Source data:
━━━━

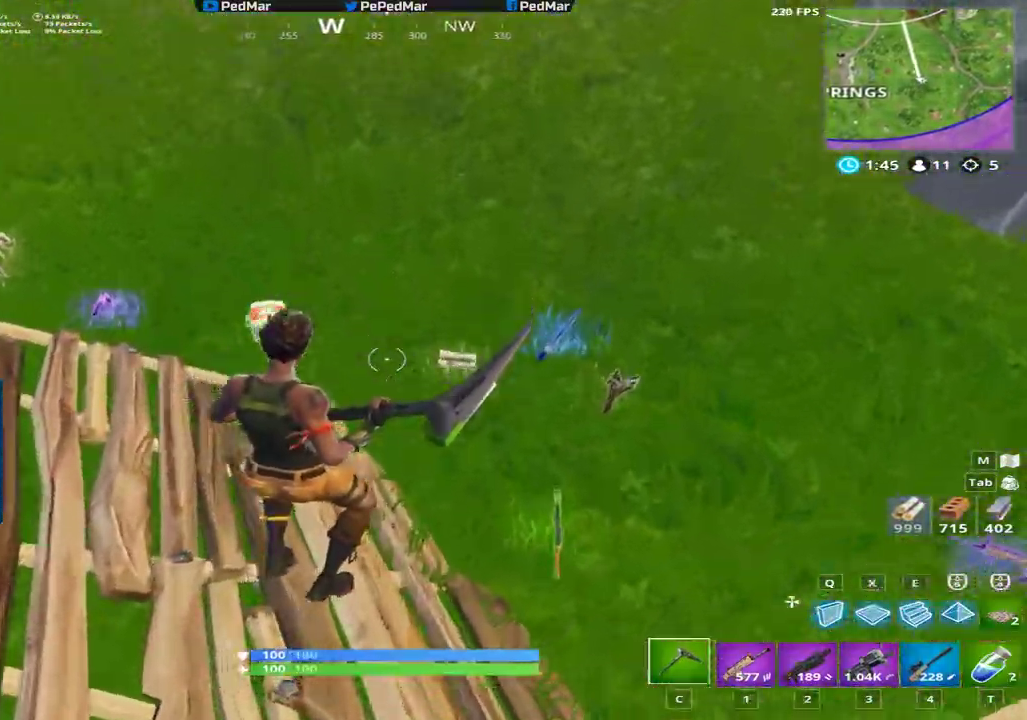
{"keys": ["d", "shift", "w"], "mouse": [], "events": []}
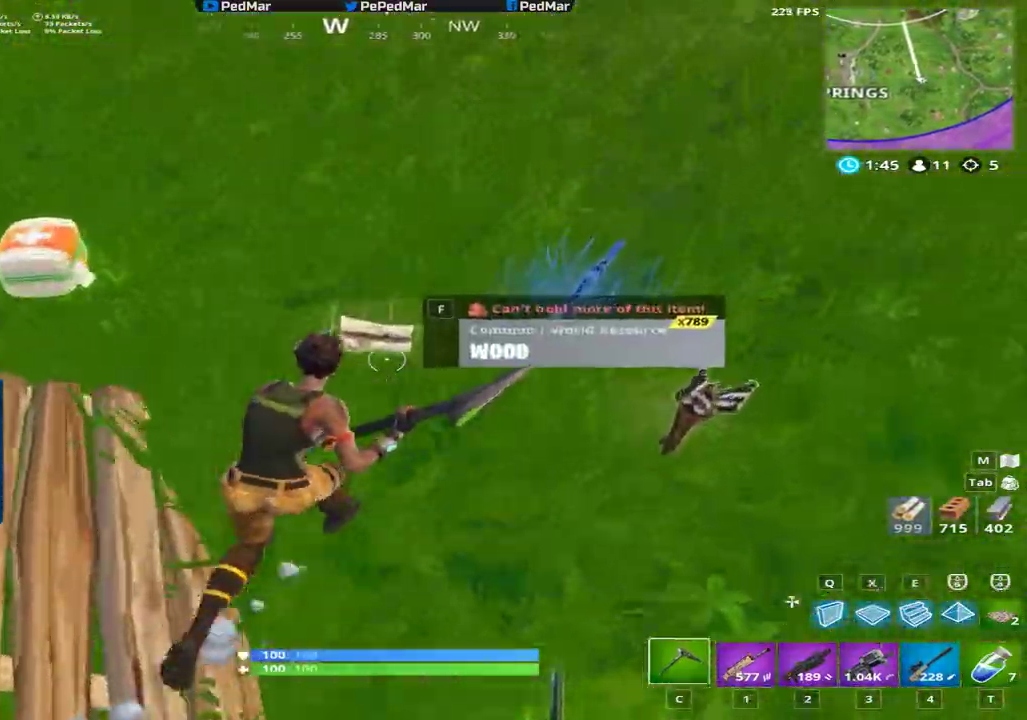
{"keys": ["d", "shift", "w"], "mouse": [], "events": []}
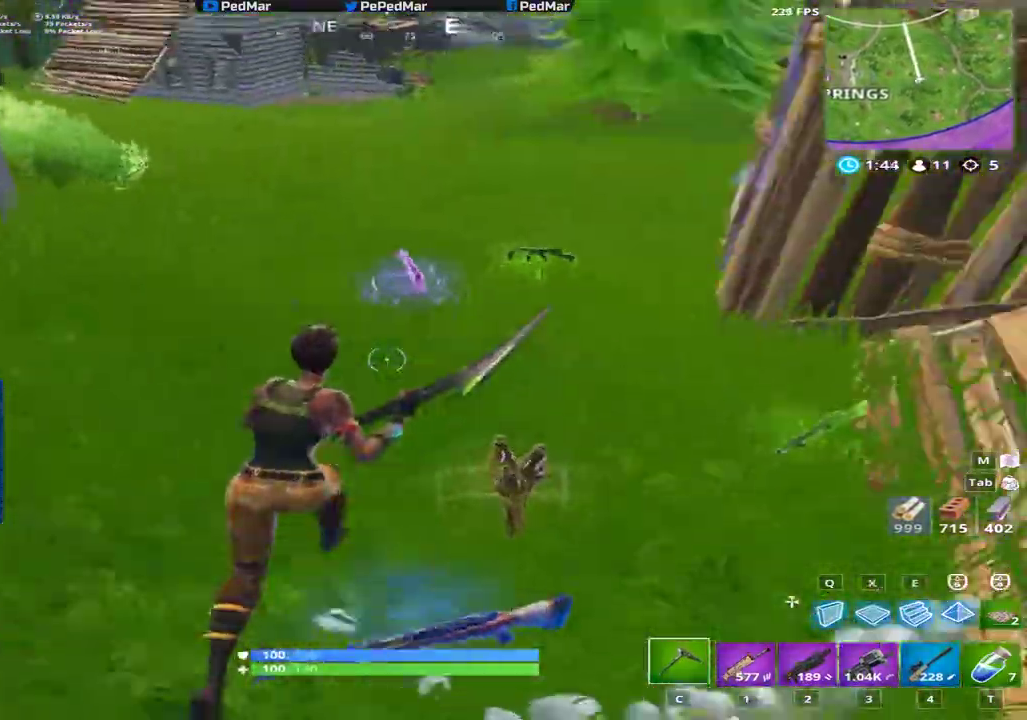
{"keys": ["d", "shift", "w"], "mouse": [], "events": []}
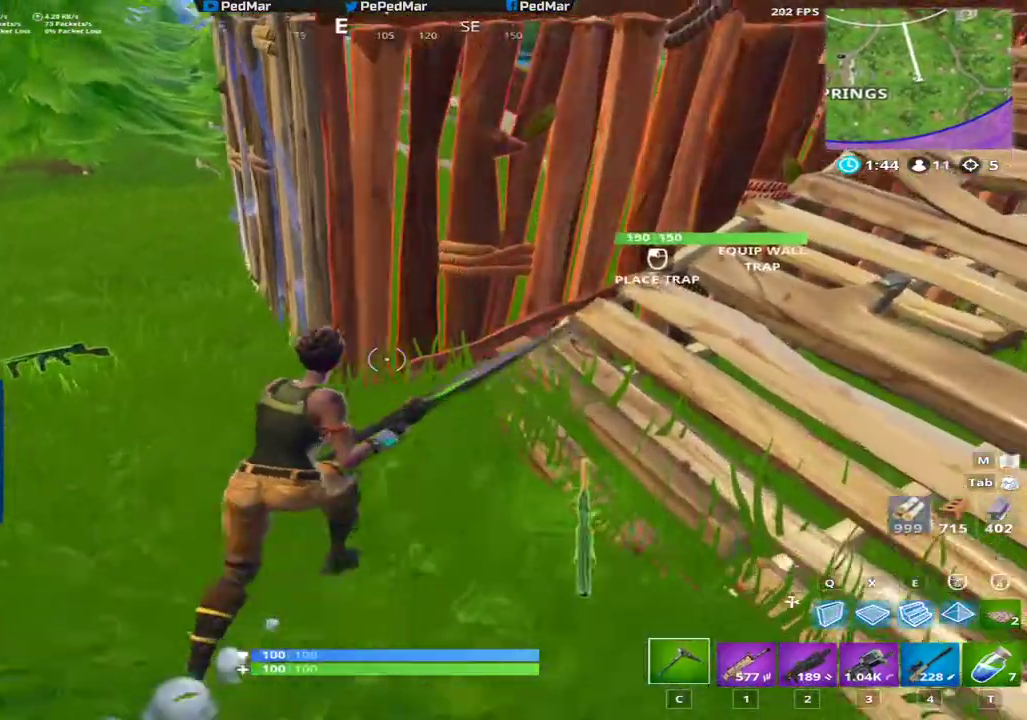
{"keys": ["d", "shift"], "mouse": [], "events": [[267, "w", "up"]]}
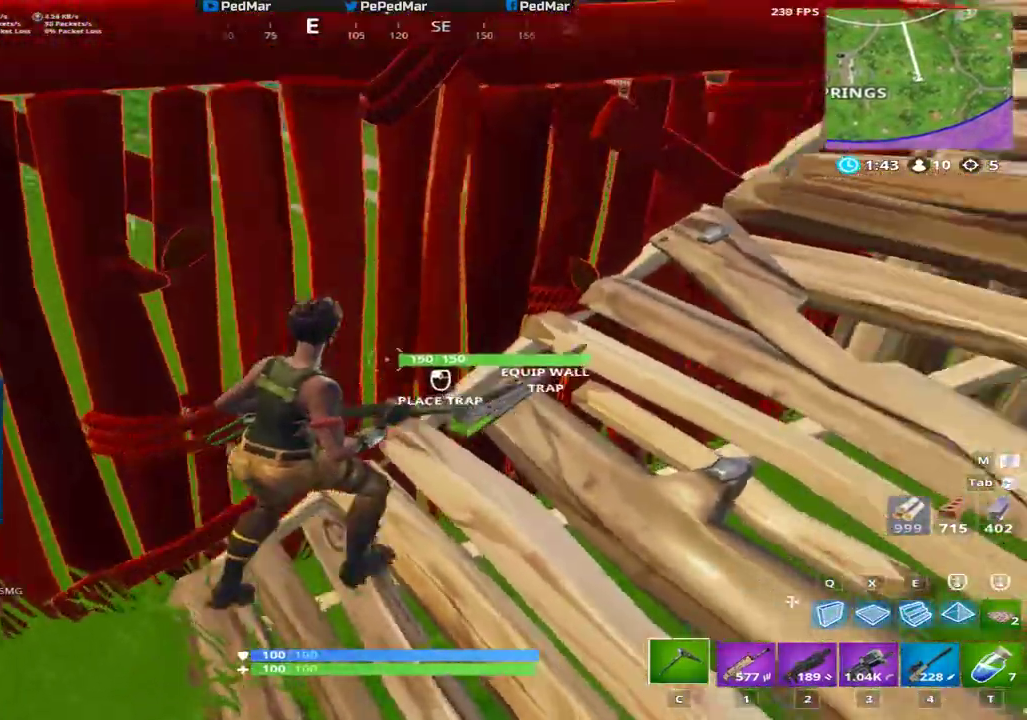
{"keys": ["d", "shift", "w"], "mouse": [], "events": [[83, "w", "down"]]}
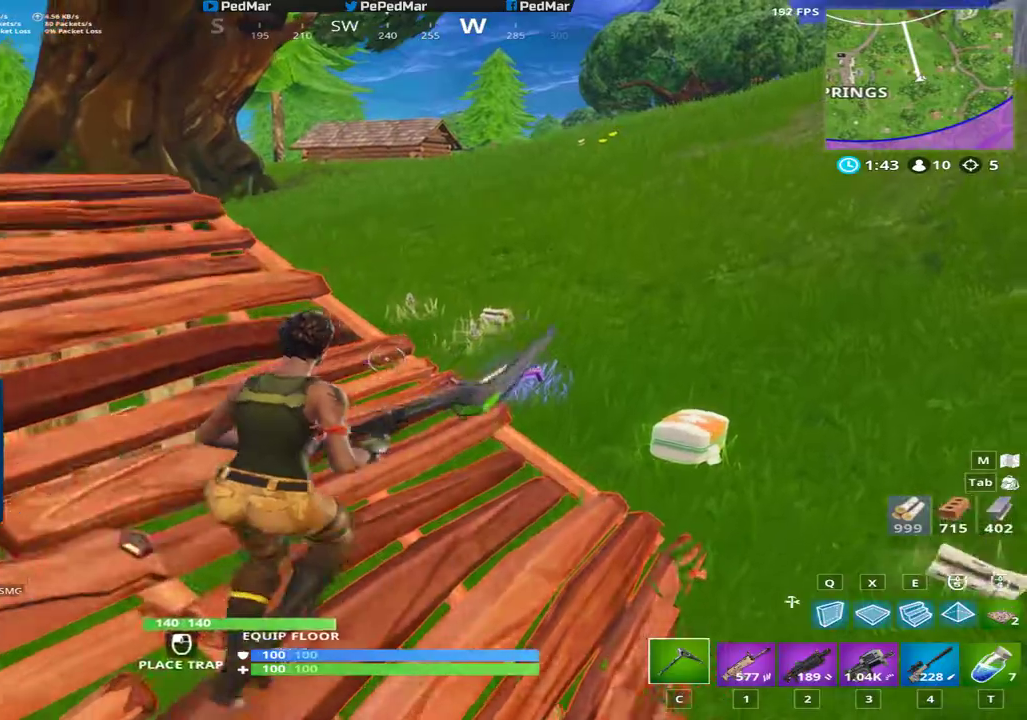
{"keys": ["d", "shift"], "mouse": [], "events": [[234, "space", "down"], [384, "w", "up"], [417, "space", "up"]]}
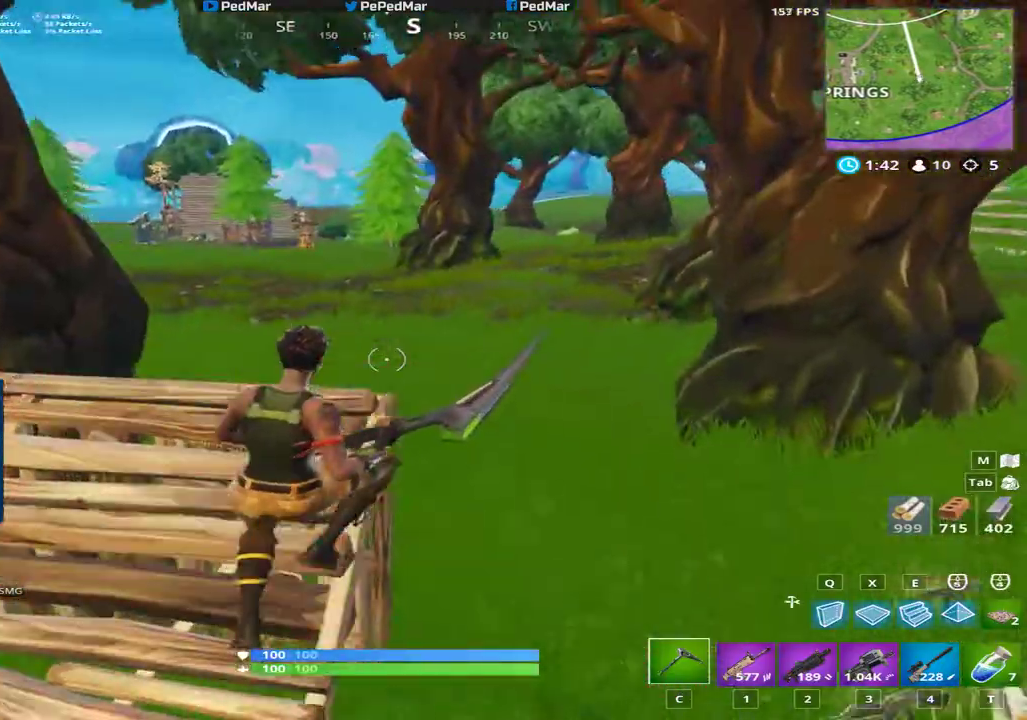
{"keys": ["d", "shift", "w"], "mouse": [], "events": [[33, "shift", "up"], [400, "shift", "down"], [483, "w", "down"]]}
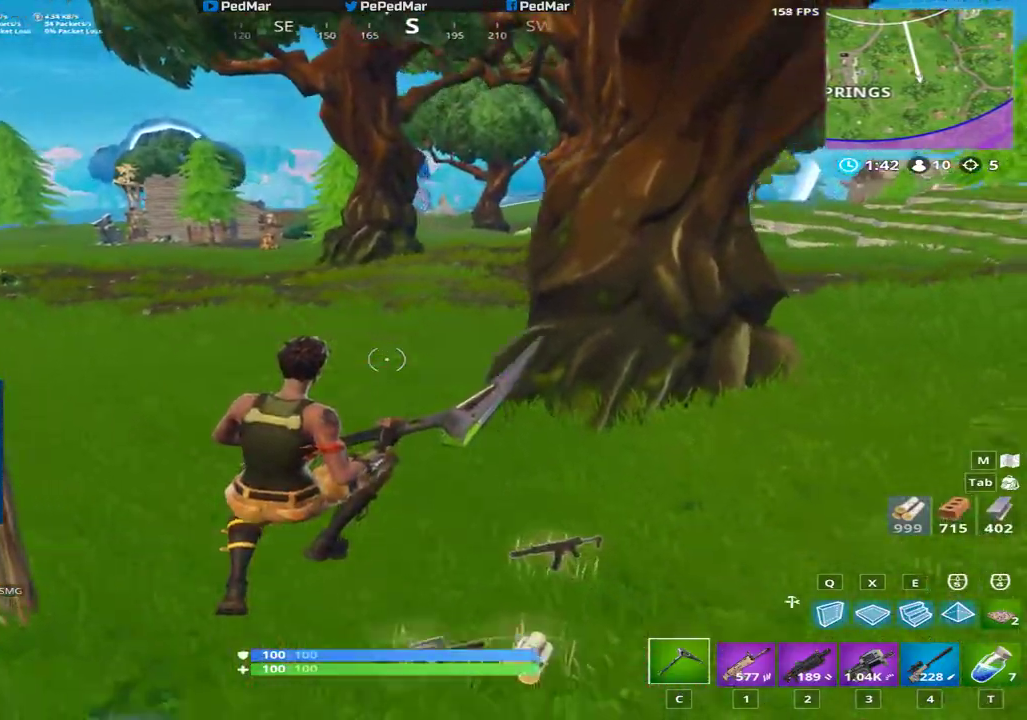
{"keys": ["shift", "w"], "mouse": [], "events": [[250, "d", "up"]]}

━━━━

* Required action
For this exercise, print all of the entries exactly as they appear, but without pictures.

* Solution to the problem
{"keys": ["d", "shift", "w"], "mouse": [], "events": []}
{"keys": ["d", "shift", "w"], "mouse": [], "events": []}
{"keys": ["d", "shift", "w"], "mouse": [], "events": []}
{"keys": ["d", "shift"], "mouse": [], "events": [[267, "w", "up"]]}
{"keys": ["d", "shift", "w"], "mouse": [], "events": [[83, "w", "down"]]}
{"keys": ["d", "shift"], "mouse": [], "events": [[234, "space", "down"], [384, "w", "up"], [417, "space", "up"]]}
{"keys": ["d", "shift", "w"], "mouse": [], "events": [[33, "shift", "up"], [400, "shift", "down"], [483, "w", "down"]]}
{"keys": ["shift", "w"], "mouse": [], "events": [[250, "d", "up"]]}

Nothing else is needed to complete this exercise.